Oireachtas Joint and Select Committees
Tuesday, 1 March 2022
Joint Oireachtas Committee on Climate Action
Energy - Ambition and Challenges: Discussion
Dr. James Carton:
For the hydrogen strategy we need to think generally around our carbon budgets. Ireland, at some point in the future, will have to start sucking carbon out of the atmosphere because we are most likely going to go over our carbon budgets. That is one thing to mention. If we are going down a hydrogen route, we can really easily, given all the comments in this room, go with a green hydrogen strategy. Frequently, as we go into 2030 and beyond, we will produce way more energy than batteries can store and that we can move in our cables, so we can produce lots of hydrogen. It can be green. That is a thing to think about. Whoever is pulling together the hydrogen strategy needs to think about that
. The certification process is really important. The fact I can prove I have an electrolyser in the middle of an ocean beside a wind farm means it is obvious it is green hydrogen. It is not so obvious though once the hydrogen goes into a pipe, ship, vehicle or industry. The certification process of hydrogen full stop, namely, whatever colour it is, needs to exist. This is developed through the EU and through a number of projects through Europe and it exists so effectively we will apply similar processes. What this does, more than us being able to sell it as a green product that is guaranteed Irish and green to export, maybe, is it engages with public and with people. This is not a greenwashing exercise. There is certification here. We are producing it. Our strategy says it is going to be green and that needs to be embedded in whatever strategy is produced.
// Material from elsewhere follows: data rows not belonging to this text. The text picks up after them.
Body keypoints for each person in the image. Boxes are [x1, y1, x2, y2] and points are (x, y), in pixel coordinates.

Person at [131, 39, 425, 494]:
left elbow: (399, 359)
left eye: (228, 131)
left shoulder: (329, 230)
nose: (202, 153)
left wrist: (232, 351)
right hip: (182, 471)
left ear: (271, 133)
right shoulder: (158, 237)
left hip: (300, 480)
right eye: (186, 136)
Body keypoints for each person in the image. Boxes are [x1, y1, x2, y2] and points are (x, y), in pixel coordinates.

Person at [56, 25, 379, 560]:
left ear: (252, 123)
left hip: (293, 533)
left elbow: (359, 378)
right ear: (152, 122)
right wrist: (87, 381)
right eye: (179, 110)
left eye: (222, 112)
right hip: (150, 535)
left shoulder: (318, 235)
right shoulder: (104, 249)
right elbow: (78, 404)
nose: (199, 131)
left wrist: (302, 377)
The other point was hydrogen valleys. If we are producing hydrogen over the next number of years, from an early deployment point of view we are probably going to be on the scale of tens to maybe hundreds of megawatts. We see Ireland could produce probably 500 MW of hydrogen by 2030 if we really wanted to. That would be used to decarbonise heavy industry and some heavy transport, for example. We think that is possible and achievable by 2030 if the push is there from the renewable deployment to match that. The key with those early deployment projects is production, use and decarbonisation probably fairly close to each other so the need for complex energy carriers like ammonia, certainly in the early years, is eliminated and the cost of moving hydrogen around or even storing it for long durations is also eliminated. Again, it gives us experience. It gives our workforce experience, knowledge and skills. It gives the education people routes to upskill people through SOLAS, universities or technical courses. It gives us time to learn and be prepared to scale up past 2030 for hydrogen. I hope that answers the Senator's question.